The war was getting really heavy, and a man in an officer’s uniform came to our door. He said, “I have some papers here, and I want you to read these. You have to leave your home and go to Oklahoma, and you’re going to go into a concentration camp. We’re going to take all the people who live near the waterfront because you’re too dangerous.” I said, “I don’t understand why we’re dangerous. My brother is in the Navy. I worked in an aircraft plant. And you’re telling me that you’re gonna put me in a camp with a bunch of people? I’m not a foreigner.” He said, “Well, your father doesn’t have second papers.” I said, “I’ll fix that, but don’t tell me you’re gonna take me out of my house. And who do you think you are, coming here and telling me…this is my country.” I just tore into him, that poor soul. And he just looked at me. He said, “All right, all right, don’t get excited.” And I said, “Excited? I’m furious to think that my government would come and tell me that they’re gonna put my family in a concentration camp. Shame on them.” He said, “Well, I’ll give you a month. If your father can write his name and go get his second papers, we’ll forgive you for that.”
And we got out a big sheet of paper, and I gave my father a pencil and said, “You’re gonna write your name.” He said, “What? I can’t.” I said, “You’re gonna learn, starting tonight.” And his hands were so thick because he pulled in [fishing] nets all the time that he couldn’t bend them. I put a pencil in his hand and I said, “Okay, now I’m gonna show you.” I took his hand and I said, “Federico.” I wrote, Federico. Now you write it by yourself.” And very slowly he copied it. He looked at it for a while and he said, “That’s my name?” I said, “Yes, Pa, that’s your name.” He said, “I’ve never seen my name written before.”
And so it was about four months later, we had to go to court, and all kinds of people were coming there to get their last papers. But they had to learn to say The Constitution of the United States.

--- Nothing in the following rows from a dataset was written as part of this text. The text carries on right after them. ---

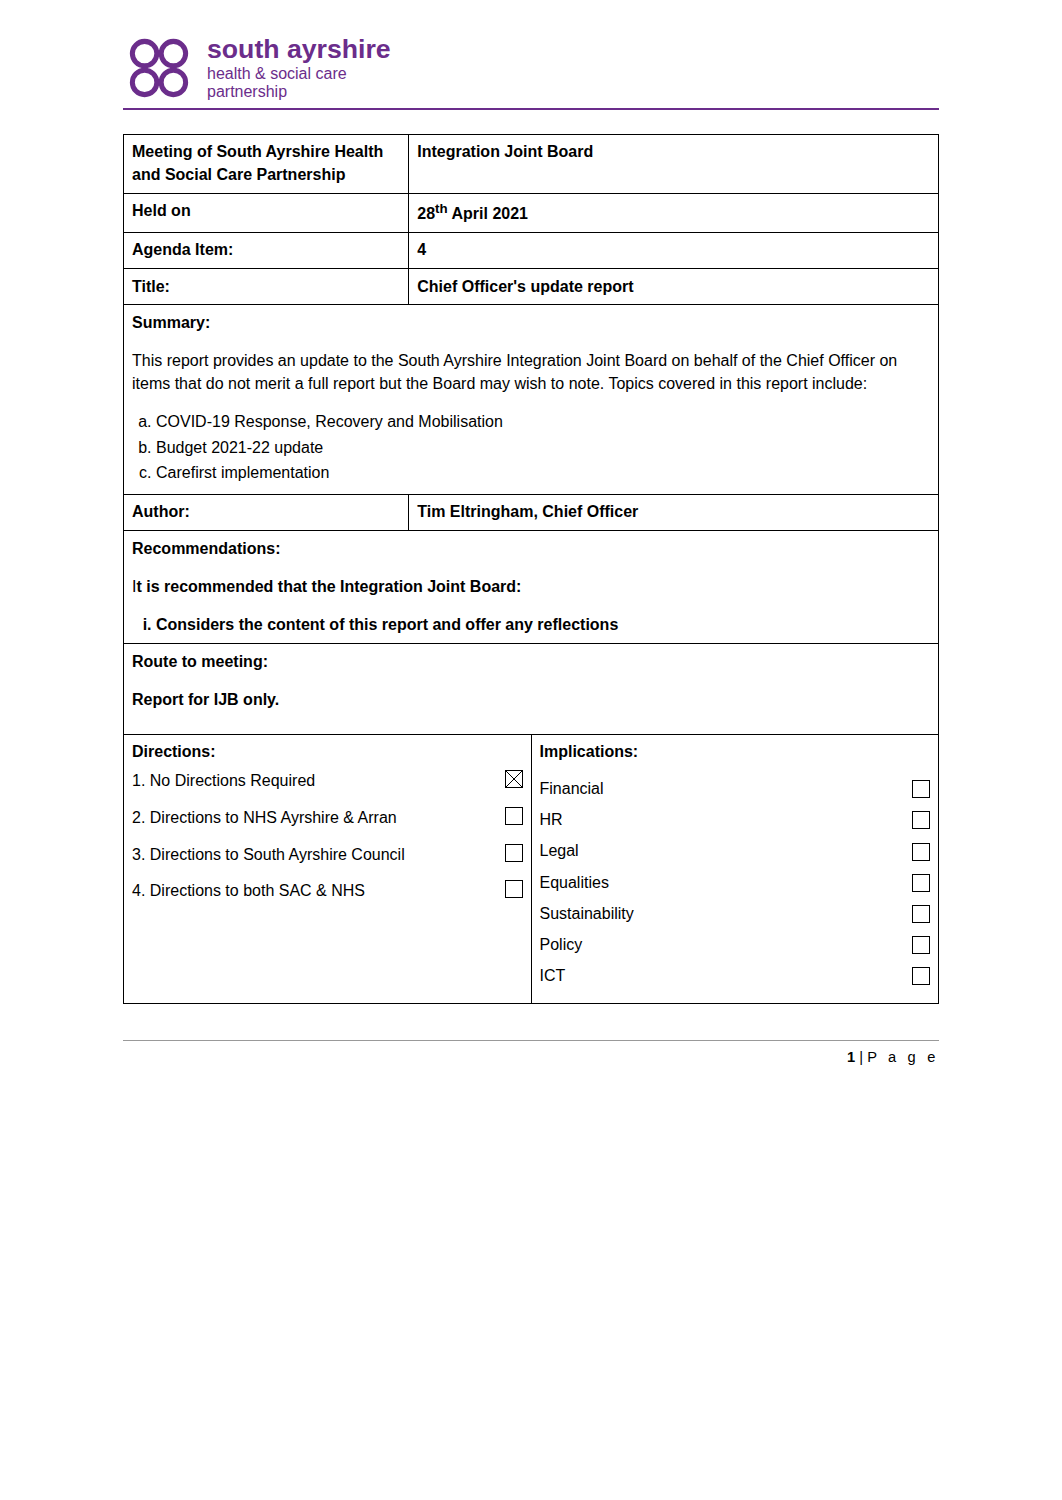south ayrshire
health & social care
partnership
| Meeting of South Ayrshire Health and Social Care Partnership | Integration Joint Board |
| Held on | 28 th April 2021 |
| Agenda Item: | 4 |
| Title: | Chief Officer's update report |
| Summary: This report provides an update to the South Ayrshire Integration Joint Board on behalf of the Chief Officer on items that do not merit a full report but the Board may wish to note. Topics covered in this report include: COVID-19 Response, Recovery and Mobilisation Budget 2021-22 update Carefirst implementation |
| Author: | Tim Eltringham, Chief Officer |
| Recommendations: I t is recommended that the Integration Joint Board: Considers the content of this report and offer any reflections |
| Route to meeting: Report for IJB only. |
| Directions: 1. No Directions Required 2. Directions to NHS Ayrshire & Arran 3. Directions to South Ayrshire Council 4. Directions to both SAC & NHS Implications: Financial HR Legal Equalities Sustainability Policy ICT |
1 | P a g e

So we practiced it and we practiced it. “Pa, today we’re going and you have to tell the judge, say, ‘The Constitution of the United States.’” Well, I didn’t know what he’d kept in his head. But he got up in front of him and the judge said, “Mr. Marline, can you say ‘The Constitution of the United States?’” And he goes, “Lo conna-sta-too-shon,” and that’s all he said, “Lo conna-sta-too-shon.” And the judge pounded his gavel and said, “That’s okay—at least you tried.” And he got his second papers.
And he was so overwhelmed, he said, “Gee, just think, I’m an American citizen now.” He was so proud. And even before he had his papers given to him, every flag day we used to have a little flag, and he’d put that outside the window—he had a little stand for it, let everybody know that he believed in this country. And what I learned in my lifetime in Little Italy was being different, and yet the same. We’re all the same people, we’re just different color, but we’re still the same people.